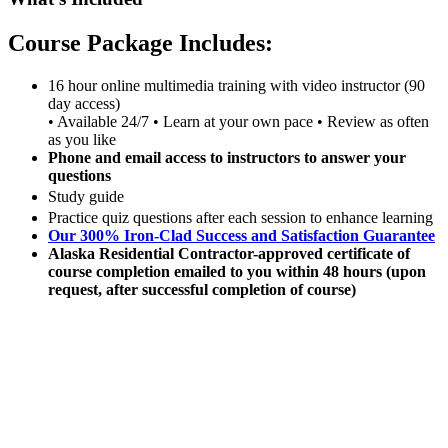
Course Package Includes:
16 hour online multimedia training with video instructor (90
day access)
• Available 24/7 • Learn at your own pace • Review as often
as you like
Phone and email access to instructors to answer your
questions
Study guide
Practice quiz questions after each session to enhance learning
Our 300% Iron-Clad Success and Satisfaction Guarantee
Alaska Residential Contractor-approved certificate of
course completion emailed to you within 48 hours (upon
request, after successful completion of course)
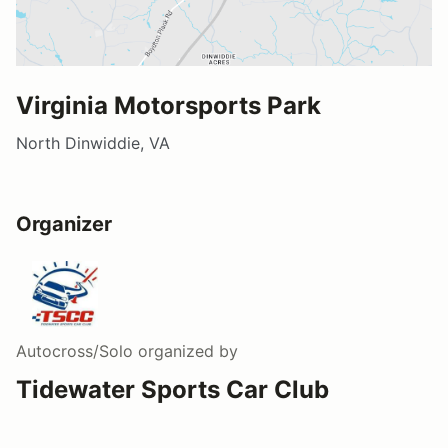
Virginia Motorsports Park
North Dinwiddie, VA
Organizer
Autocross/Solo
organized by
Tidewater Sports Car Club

§

* _Work instructions_
Repeat all of the material above exactly, leaving out pictures.

* _Solution to the problem_
Course Package Includes:
16 hour online multimedia training with video instructor (90
day access)
• Available 24/7 • Learn at your own pace • Review as often
as you like
Phone and email access to instructors to answer your
questions
Study guide
Practice quiz questions after each session to enhance learning
Our 300% Iron-Clad Success and Satisfaction Guarantee
Alaska Residential Contractor-approved certificate of
course completion emailed to you within 48 hours (upon
request, after successful completion of course)
Virginia Motorsports Park
North Dinwiddie, VA
Organizer
Autocross/Solo
organized by
Tidewater Sports Car Club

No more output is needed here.